To further elucidate the function of the significant module, all genes in the blue module were analyzed with the “clusterProfiler” package in R to identify representative KEGG pathways and GO terms. As shown in Supplementary Figure 8, the most significantly enriched pathways of the blue module following KEGG pathway analysis were enhanced in chemokine signaling, the PI3K-AKT signaling pathway, and the JAK-STAT signaling pathway (Supplementary Table S2). GO enrichment analysis showed that the blue module contained biological processes mainly involved in chemokine-mediated, and complement receptor-mediated signaling pathways; and response to interferon-gamma, lipopolysaccharide, interferon-gamma, and chemokines. The cellular component (CC) was bent on the plasma, lysosomal, lytic vacuole membrane. Molecular function (MF) mainly enriched on the chemokine activity (Supplementary Table S2).

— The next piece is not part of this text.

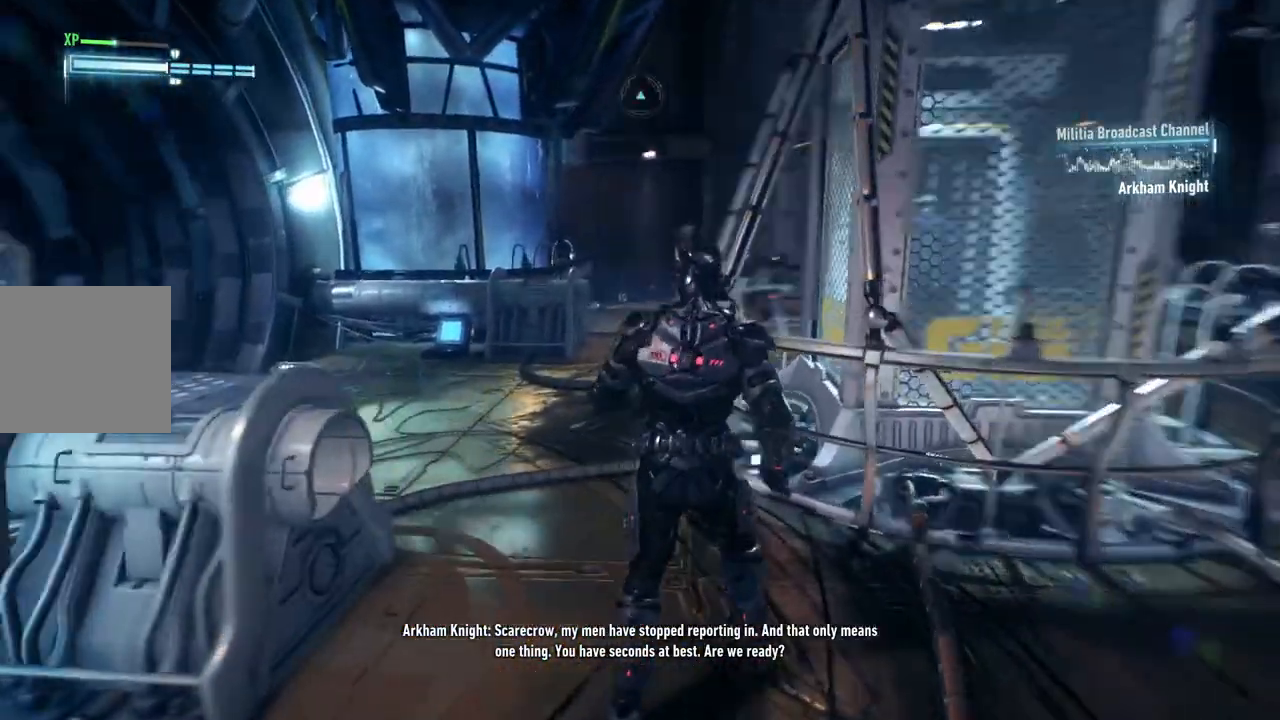
{"buttons": [], "left_stick": "right", "right_stick": "center", "events": [[200, "right_stick", "center"]]}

Identification and Validation of Hub Genes
Based on the following criteria (|MM| > 0.8, |GS| > 0.2, and the largest sub-network), four genes with high connectivity in the clinically significant modules were identified as hub genes (Figure 107). The “survival” package in R was performed to calculate the survival analysis (p < 0.05 as statistically significant). Table 2 shows that the survival analysis of hub genes identified CD48 antigen (CD48), putative P2Y purinoceptor 10 (P2RY10), and RAS protein activator like-3 (RASAL3). Figure 8 shows that these three genes were significantly and positively associated with overall survival. In addition, immunohistochemistry (IHC) staining data acquired from the HPAD also confirmed the differential expression of the predicted genes (CD48, P2RY10, RASAL3) in sarcoma samples (Supplementary Figure 9).
The CBioPortal database provides an open resource for exploring, visualizing, and analyzing multi-dimensional cancer genomics changes and clinical data. In this study, we used the CBioPortal database to estimate the genetic alterations in CD48, P2RY10, and RASAL3.Figure 9 shows that the frequency of mutations in CD48 was 11% in P2RY10 it was 9%, and in RASAL3 it was 12%. The three genes were altered in 22% (45/206) of the patients (Figure 9).